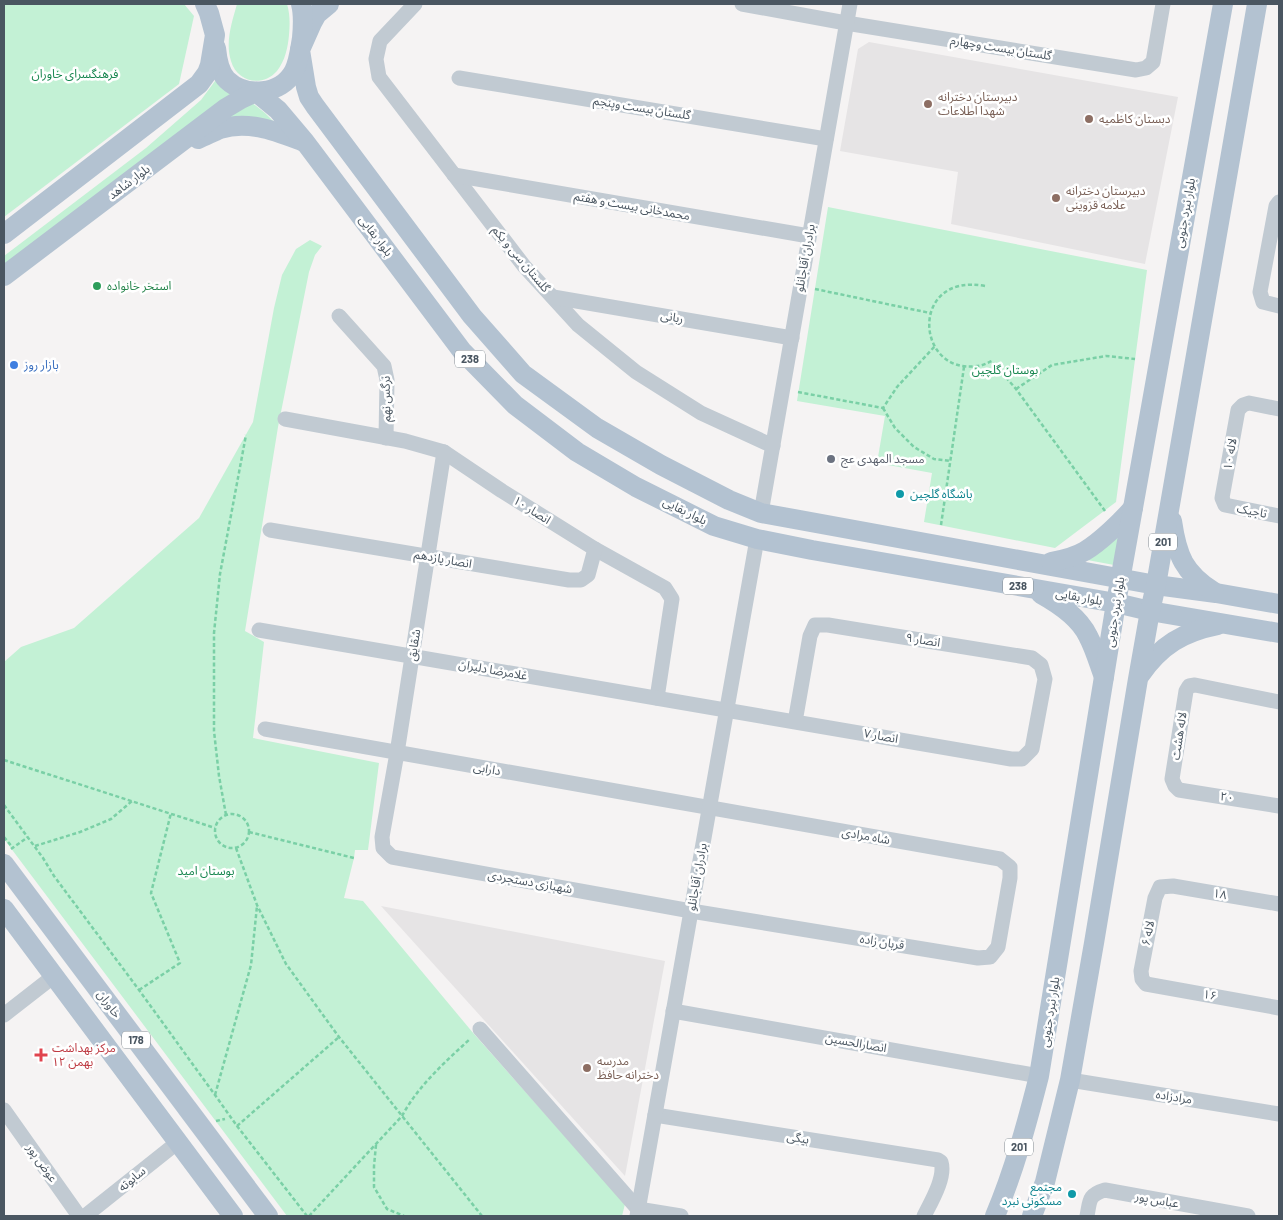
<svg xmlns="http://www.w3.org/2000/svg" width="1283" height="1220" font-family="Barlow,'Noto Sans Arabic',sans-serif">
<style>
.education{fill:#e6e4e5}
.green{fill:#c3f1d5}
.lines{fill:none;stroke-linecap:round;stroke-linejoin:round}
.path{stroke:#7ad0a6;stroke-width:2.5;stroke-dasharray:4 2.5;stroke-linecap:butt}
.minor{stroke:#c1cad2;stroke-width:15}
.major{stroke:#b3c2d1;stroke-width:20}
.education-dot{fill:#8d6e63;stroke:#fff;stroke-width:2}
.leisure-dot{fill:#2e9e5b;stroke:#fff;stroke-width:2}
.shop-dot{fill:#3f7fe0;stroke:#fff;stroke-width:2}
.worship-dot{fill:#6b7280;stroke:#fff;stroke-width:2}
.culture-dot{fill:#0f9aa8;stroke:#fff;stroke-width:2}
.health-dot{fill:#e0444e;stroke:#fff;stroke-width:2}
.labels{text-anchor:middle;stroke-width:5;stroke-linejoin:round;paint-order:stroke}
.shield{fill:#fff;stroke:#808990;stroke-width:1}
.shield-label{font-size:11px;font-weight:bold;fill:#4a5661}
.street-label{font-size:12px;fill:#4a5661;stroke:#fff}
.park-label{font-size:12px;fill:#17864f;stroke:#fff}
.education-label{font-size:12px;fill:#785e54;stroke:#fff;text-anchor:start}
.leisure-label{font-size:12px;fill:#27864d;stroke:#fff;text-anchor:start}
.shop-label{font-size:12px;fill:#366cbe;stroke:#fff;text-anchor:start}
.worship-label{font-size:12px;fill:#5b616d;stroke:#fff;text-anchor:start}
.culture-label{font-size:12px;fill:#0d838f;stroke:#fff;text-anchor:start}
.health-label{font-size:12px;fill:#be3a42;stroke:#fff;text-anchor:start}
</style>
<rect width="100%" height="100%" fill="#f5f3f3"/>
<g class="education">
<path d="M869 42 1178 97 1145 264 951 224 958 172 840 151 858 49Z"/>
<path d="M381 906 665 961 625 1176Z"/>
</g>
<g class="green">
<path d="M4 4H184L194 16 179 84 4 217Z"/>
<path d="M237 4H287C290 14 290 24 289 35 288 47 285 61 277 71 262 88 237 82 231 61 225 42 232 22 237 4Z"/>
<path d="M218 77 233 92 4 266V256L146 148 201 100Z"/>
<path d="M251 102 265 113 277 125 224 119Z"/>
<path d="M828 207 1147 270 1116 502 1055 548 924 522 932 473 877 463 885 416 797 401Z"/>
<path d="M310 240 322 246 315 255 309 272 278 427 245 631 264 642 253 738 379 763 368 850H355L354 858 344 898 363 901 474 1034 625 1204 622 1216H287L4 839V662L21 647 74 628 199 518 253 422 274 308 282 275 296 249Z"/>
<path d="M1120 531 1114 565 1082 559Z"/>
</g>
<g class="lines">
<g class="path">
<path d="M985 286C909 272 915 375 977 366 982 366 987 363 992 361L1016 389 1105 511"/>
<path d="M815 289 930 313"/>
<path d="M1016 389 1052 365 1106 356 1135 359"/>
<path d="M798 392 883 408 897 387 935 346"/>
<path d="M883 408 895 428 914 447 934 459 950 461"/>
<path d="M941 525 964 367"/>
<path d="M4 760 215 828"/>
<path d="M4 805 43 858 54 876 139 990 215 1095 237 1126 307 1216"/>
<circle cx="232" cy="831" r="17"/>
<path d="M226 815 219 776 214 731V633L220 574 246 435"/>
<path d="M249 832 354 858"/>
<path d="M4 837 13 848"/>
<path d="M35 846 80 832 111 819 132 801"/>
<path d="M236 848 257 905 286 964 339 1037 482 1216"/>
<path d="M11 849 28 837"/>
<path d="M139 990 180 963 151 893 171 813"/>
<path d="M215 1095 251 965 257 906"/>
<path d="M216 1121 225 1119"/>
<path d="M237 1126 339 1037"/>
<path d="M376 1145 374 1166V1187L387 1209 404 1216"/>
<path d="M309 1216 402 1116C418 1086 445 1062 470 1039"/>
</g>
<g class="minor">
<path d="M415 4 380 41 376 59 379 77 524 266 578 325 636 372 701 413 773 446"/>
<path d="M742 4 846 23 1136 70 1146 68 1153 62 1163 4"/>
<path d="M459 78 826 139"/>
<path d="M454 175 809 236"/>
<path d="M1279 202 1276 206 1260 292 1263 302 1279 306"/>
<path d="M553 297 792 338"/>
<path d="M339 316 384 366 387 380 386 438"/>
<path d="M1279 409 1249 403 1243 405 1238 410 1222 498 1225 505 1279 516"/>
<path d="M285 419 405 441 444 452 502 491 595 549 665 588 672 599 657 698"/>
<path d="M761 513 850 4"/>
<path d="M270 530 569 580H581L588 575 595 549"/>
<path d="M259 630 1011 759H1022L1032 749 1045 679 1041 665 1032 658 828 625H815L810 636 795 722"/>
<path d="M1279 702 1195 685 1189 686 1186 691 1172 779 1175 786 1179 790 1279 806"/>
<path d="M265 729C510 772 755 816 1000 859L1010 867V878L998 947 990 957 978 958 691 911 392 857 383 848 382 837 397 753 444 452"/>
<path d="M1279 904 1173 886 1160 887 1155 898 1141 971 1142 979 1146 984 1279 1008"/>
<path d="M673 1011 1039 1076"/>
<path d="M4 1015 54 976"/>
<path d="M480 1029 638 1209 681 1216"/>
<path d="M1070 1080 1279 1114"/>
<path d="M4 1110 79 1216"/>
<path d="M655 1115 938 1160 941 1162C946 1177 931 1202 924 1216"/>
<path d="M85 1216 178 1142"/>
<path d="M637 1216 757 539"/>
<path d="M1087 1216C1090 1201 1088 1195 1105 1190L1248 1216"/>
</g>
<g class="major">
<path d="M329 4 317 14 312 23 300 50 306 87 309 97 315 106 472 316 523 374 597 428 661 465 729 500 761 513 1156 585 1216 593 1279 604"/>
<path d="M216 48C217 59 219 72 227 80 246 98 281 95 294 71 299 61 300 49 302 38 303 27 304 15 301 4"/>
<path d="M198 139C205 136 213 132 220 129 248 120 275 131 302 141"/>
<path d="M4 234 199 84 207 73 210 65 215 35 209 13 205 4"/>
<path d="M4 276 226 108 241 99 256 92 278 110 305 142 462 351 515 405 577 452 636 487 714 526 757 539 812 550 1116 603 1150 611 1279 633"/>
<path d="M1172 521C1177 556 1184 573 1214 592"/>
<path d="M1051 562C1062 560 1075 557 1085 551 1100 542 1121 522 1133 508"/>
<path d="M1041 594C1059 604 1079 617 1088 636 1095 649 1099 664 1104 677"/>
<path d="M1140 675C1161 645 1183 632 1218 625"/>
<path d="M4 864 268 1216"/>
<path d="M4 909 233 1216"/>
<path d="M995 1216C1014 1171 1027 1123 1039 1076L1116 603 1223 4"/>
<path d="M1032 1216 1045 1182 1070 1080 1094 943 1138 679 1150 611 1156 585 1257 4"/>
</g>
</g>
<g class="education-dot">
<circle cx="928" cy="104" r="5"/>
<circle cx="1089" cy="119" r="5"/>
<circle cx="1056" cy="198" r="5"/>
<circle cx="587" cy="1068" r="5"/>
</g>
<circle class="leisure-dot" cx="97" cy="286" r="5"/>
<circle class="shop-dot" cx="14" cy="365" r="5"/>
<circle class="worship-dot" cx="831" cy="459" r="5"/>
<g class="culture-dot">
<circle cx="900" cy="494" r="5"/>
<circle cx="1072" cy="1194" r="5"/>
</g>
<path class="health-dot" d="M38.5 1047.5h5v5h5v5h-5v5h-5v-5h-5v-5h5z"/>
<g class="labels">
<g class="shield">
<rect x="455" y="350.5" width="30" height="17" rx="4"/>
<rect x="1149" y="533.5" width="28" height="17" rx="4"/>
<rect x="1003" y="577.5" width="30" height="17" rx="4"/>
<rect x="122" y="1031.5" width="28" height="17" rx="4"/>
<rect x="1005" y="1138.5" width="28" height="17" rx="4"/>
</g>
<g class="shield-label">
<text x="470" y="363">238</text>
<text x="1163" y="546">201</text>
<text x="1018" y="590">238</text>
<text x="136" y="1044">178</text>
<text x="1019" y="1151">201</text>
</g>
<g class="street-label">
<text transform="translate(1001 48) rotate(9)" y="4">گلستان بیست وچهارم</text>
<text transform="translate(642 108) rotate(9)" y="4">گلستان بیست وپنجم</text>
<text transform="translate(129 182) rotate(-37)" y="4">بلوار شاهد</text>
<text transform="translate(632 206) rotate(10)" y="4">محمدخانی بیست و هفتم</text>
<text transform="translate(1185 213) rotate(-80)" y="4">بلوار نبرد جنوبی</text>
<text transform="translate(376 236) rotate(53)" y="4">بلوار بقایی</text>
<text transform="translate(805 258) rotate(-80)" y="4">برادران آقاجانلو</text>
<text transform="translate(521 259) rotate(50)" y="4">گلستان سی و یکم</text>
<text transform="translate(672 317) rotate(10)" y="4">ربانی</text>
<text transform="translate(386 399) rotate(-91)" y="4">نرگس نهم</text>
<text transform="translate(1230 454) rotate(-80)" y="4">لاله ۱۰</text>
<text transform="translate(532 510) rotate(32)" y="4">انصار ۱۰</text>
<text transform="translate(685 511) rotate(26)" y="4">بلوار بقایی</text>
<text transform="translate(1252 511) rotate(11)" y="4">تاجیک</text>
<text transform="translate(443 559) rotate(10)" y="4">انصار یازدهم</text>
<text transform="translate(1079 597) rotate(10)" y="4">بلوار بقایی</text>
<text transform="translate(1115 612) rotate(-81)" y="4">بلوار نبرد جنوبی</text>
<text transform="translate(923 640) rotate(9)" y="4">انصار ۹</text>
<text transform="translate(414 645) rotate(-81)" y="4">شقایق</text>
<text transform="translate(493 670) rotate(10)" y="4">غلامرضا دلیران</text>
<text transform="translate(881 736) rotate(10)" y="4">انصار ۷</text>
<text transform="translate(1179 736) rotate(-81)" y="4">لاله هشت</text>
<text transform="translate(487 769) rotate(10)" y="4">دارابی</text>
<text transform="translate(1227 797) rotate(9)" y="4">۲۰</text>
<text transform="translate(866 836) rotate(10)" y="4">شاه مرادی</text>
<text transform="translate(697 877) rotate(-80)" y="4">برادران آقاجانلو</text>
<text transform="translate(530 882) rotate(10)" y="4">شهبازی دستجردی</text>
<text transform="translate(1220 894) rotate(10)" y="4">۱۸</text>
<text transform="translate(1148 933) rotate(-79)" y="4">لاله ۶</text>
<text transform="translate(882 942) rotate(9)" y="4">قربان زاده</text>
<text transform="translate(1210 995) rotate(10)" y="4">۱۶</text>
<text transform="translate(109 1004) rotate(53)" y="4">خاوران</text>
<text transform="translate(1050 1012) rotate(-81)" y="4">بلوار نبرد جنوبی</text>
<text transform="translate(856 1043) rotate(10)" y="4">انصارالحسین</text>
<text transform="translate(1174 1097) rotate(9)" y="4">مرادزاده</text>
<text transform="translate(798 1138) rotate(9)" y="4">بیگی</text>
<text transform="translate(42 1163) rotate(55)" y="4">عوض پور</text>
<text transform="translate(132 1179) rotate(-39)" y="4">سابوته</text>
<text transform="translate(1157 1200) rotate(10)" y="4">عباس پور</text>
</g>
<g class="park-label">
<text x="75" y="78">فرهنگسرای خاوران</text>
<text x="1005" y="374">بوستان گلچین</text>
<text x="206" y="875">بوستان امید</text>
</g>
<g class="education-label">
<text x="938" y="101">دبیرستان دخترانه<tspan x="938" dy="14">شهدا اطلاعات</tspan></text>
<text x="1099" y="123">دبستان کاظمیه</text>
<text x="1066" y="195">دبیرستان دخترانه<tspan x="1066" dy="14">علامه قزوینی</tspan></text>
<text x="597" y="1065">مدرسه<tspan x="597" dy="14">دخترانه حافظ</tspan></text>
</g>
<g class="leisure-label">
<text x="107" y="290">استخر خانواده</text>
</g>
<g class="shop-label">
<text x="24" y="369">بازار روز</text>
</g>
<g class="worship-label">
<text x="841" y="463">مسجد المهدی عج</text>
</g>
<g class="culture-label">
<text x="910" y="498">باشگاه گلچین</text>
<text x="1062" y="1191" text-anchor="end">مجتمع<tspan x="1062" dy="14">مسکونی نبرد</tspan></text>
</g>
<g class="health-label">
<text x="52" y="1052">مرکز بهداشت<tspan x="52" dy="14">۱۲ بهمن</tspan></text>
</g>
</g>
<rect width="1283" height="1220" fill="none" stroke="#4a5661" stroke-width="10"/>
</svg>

────────

Filter the entries by the string "lines" and copy each matching line.

.lines{fill:none;stroke-linecap:round;stroke-linejoin:round}
<g class="lines">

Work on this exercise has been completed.